Les lettres de M. Tanski sont une gazette très variée. De la Puerta del Sol, ou de la politique en plein air, on passe à la vie et à la pensée intime des hommes considérables, ministres, orateurs, généraux, qui exercent une influence sur les affaires actuelles de la Péninsule. Aucun détail n’est omis, et on peut constater, jour par jour, les difficultés énormes qu’éprouve le gouvernement représentatif à s’acclimater dans la vieille Espagne. Chacun le désire, le veut même ; mais on ne peut s’y faire. Le raisonnement y porte, et l’habitude en éloigne ; là est la cause de cette instabilité effrayante qui habite les régions gouvernementales ; là est la vraie cause de cet imprévu, puissance nouvelle qui semble tout dominer en Espagne, et qui ouvre des chausse-trappes sous les pas de tous ceux qui escaladent le pouvoir.
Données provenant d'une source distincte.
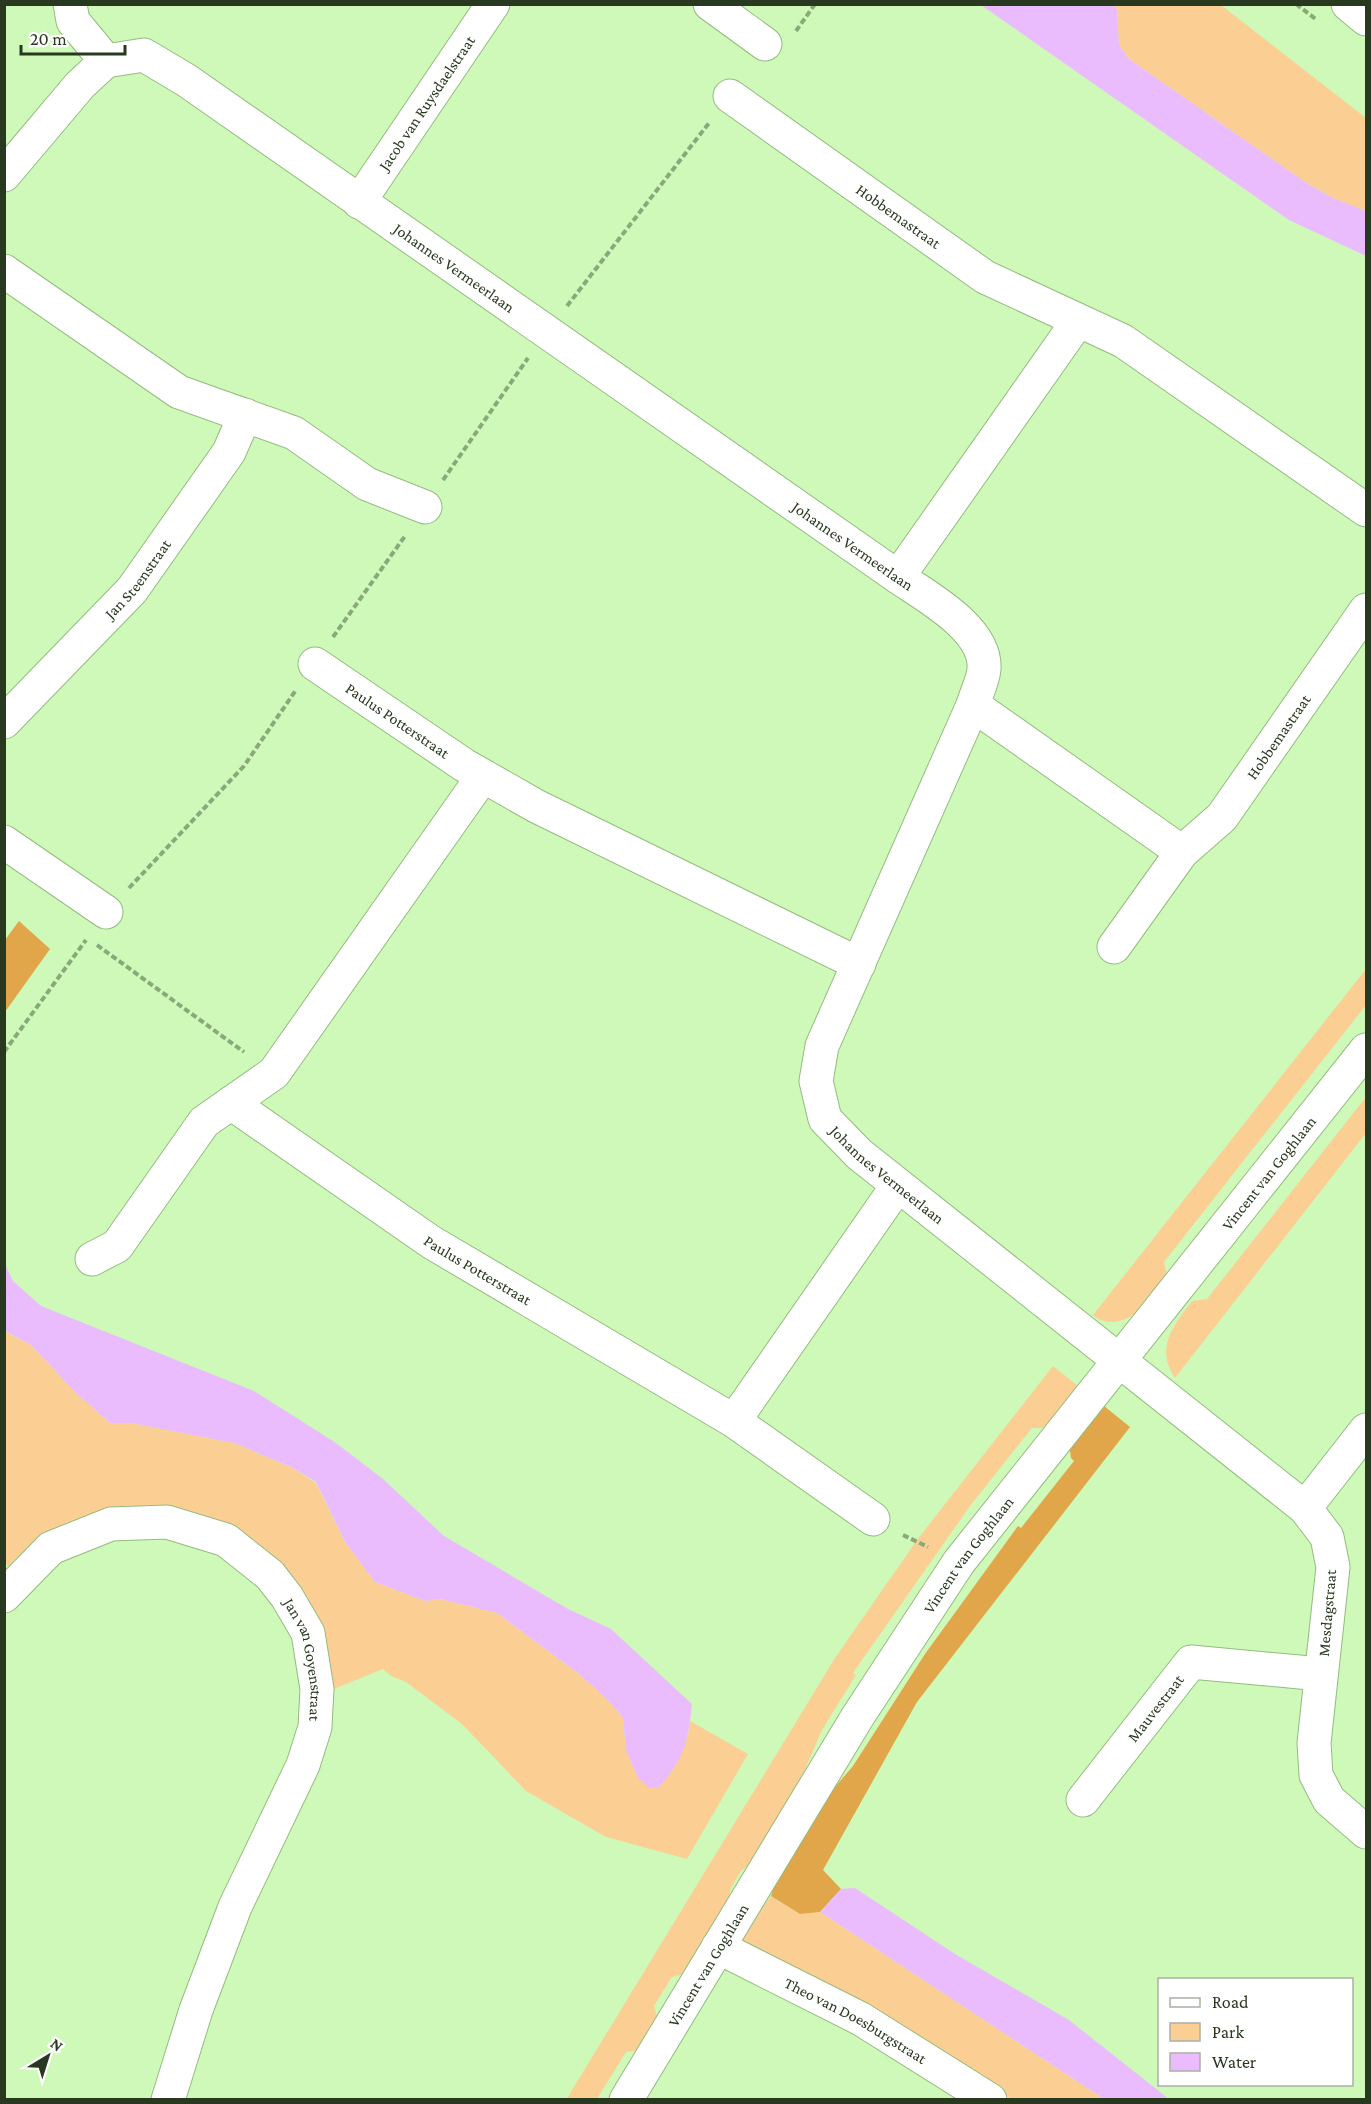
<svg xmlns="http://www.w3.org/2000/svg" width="1371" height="2104" font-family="'Crimson Pro',serif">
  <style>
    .green { fill: #fbcf93 }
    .forest { fill: #e1a54a }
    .water { fill: #eabcfe }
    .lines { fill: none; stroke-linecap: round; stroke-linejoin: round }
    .minor-casing { stroke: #94bc7f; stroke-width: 35 }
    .tertiary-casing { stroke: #94bc7f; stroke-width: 35 }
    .path { stroke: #89a979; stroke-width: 4; stroke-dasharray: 6 3; stroke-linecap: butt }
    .minor { stroke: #fff; stroke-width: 33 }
    .tertiary { stroke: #fff; stroke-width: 33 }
    .labels { text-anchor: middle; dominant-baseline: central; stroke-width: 6; stroke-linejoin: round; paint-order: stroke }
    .street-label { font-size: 16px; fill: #293920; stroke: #fff }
  </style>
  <rect width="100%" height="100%" fill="#cef9b9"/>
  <path class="green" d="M 1113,5 L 1221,5 L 1366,118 L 1366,211 L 1333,198 L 1305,182 L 1129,59 L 1119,45 L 1117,9 Z
    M 1366,969 L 1366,1005 L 1164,1262 L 1168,1279 C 1151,1299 1123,1338 1093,1315 Z
    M 1366,1097 L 1366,1133 L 1175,1378 C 1155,1348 1173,1326 1192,1301 L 1207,1299 Z
    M 4,1331 L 31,1345 L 76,1393 L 110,1423 L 131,1423 L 234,1443 L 293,1468 L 316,1483 L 345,1542 L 375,1582 L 425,1601 L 440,1599 L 497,1613 L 579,1674 L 607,1699 L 623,1718 L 626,1750 L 688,1735 L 690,1721 L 748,1754 L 687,1859 L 606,1837 L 526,1791 L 462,1724 L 406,1682 L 391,1676 L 383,1669 L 329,1691 L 252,1544 L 62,1526 L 16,1558 L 8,1567 L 4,1559 Z
    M 1053,1366 L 1078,1386 L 1049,1428 L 1032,1428 L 970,1506 L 853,1673 L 856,1675 L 822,1730 L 797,1788 L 753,1861 L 741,1871 L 731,1888 L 727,1904 L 685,1974 L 672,1977 L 654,2006 L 658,2019 L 639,2050 L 626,2052 L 597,2099 L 566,2100 L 835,1658 L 917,1540 Z
    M 771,1896 L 800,1914 L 820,1912 L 1104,2099 L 1012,2099 L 979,2077 L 743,1942 L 744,1930 Z"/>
  <path class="forest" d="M 19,921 L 50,949 L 5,1012 L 5,940 Z
    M 1104,1406 L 1130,1427 L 917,1702 L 823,1870 L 841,1889 L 820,1912 L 800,1914 L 771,1896 L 777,1876 L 822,1802 L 853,1766 L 925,1654 L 1018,1526 L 1021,1528 L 1074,1461 L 1071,1458 L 1069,1444 Z"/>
  <path class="water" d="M 981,5 L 1113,5 L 1117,9 L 1119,45 L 1129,59 L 1305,182 L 1333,198 L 1366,211 L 1366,256 L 1289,220 Z
    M 4,1262 L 13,1281 L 41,1306 L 254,1391 L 336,1443 L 383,1479 L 444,1536 L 568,1609 L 611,1629 L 692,1704 C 688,1742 684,1760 658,1788 L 648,1787 L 638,1778 L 626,1750 L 623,1718 L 607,1699 L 579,1674 L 497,1613 L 440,1599 L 425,1601 L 375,1582 L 345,1542 L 316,1482 L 293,1468 L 234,1443 L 131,1423 L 110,1423 L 76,1393 L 31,1345 L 5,1331 Z
    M 855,1888 L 955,1954 L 1069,2020 L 1169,2099 L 1104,2099 L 820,1912 L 841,1889 Z"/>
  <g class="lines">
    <defs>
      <g id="minor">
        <path d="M 70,4 L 73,21 L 106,61"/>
        <path d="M 710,4 L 765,44"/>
        <path id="s1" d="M 730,96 L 985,277 L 1123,341 L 1366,510"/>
        <path id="s2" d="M 4,175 L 80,85 L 106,61 L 144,55 L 186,80 L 898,577 C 927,597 987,629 984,669 C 983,681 976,694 973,705 L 822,1046 L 816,1081 L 825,1119 L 859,1154 L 1305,1508 L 1327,1537 L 1333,1567 L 1314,1743 L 1316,1775 L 1329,1800 L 1366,1832"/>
        <path id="s3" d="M 359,202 L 493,4"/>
        <path d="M 4,271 L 179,392 L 294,433 L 367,484 L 425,507"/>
        <path d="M 898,577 L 1078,321"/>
        <path id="s4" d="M 315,664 L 464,765 L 536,806 L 859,964"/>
        <path d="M 973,705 L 1182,852"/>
        <path id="s5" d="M 4,722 L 132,590 L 229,452 L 245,415"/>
        <path d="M 4,842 L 106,912"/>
        <path id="s6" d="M 1114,947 L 1182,852 L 1222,817 L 1366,610"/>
        <path id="s7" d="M 231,1103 L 431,1242 L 734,1421 L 873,1519"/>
        <path d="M 92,1259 L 117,1246 L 204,1122 L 274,1073 L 483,776"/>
        <path d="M 734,1421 L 898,1185"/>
        <path d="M 1305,1508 L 1366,1430"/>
        <path id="s8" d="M 4,1596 L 51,1548 L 111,1524 L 167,1522 L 226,1540 L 270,1575 L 287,1597 L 308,1633 L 317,1689 L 315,1727 L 303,1765 L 235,1907 L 196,2010 L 168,2100"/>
        <path id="s9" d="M 1083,1800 L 1191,1662 L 1321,1674"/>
        <path id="s10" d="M 718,1947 L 861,2019 L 990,2100"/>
        <path id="s11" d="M 626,2100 L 858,1716 L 959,1562 L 1366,1050"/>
      </g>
      <path id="tertiary" d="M 1348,4 L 1366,19"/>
    </defs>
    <use href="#minor" class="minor-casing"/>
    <use href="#tertiary" class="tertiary-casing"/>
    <path class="path" d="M 1296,4 L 1317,20
      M 796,31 L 815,4
      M 567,306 L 709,123
      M 443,480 L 528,358
      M 333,637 L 405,536
      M 129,888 L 244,766 L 296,690
      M 97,945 L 244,1052
      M 4,1052 L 86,940
      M 903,1535 L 928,1547"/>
    <use href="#minor" class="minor"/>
    <use href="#tertiary" class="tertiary"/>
  </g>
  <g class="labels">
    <g class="street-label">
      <text stroke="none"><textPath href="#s3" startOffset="120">Jacob van Ruysdaelstraat</textPath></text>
      <text stroke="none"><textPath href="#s1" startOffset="207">Hobbemastraat</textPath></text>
      <text stroke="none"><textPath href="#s2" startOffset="568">Johannes Vermeerlaan</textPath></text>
      <text stroke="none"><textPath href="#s2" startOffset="1054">Johannes Vermeerlaan</textPath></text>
      <text stroke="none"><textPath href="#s5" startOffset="196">Jan Steenstraat</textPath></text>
      <text stroke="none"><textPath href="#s4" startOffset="100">Paulus Potterstraat</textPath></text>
      <text stroke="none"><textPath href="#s6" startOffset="268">Hobbemastraat</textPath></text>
      <text stroke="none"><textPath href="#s11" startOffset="1130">Vincent van Goghlaan</textPath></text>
      <text stroke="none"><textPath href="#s2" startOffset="1809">Johannes Vermeerlaan</textPath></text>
      <text stroke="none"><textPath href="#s7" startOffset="298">Paulus Potterstraat</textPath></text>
      <text stroke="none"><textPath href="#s11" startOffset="644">Vincent van Goghlaan</textPath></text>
      <text transform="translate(1327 1613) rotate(-85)">Mesdagstraat</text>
      <text stroke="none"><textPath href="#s8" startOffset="400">Jan van Goyenstraat</textPath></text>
      <text stroke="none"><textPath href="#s9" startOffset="117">Mauvestraat</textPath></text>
      <text stroke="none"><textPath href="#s11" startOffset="158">Vincent van Goghlaan</textPath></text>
      <text stroke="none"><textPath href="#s10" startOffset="156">Theo van Doesburgstraat</textPath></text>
    </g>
  </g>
  <rect width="1371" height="2104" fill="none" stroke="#293920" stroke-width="12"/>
  <rect x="1158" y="1978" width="195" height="108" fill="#ffffff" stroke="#a9b0a6" stroke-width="1.5"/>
  <rect x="1170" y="1998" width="30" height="9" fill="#ffffff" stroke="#a9b0a6" stroke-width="1.5"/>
  <text x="1212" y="2008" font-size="18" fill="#293920">Road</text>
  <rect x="1170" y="2023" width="30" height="18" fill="#fbcf93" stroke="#a9b0a6" stroke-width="1.5"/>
  <text x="1212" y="2038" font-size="18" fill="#293920">Park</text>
  <rect x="1170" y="2053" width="30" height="18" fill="#eabcfe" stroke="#a9b0a6" stroke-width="1.5"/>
  <text x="1212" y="2068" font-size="18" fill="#293920">Water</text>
  <g transform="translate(48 2056) rotate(38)" stroke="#ffffff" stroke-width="4.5" paint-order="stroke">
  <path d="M0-4.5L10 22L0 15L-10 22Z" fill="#293920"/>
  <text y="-9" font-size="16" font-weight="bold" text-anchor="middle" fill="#293920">N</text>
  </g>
  <path d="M21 45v9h104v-9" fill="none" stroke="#293920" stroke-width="3"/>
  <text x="30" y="45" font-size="18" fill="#293920" stroke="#ffffff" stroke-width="4.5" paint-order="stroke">20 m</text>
</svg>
Vraiment, c’est bien à propos de cette malheureuse Péninsule, s’efforçant d’établir le régime constitutionnel malgré elle-même, et où la logique des évènemens brille par son absence, qu’on peut, comme le grand Frédéric, reconnaître sa majesté le Hasard.

La situation politique et les mœurs actuelles de l’Espagne sont fidèlement reproduites dans les Lettres de M. Tanski, qui ont un intérêt véritable.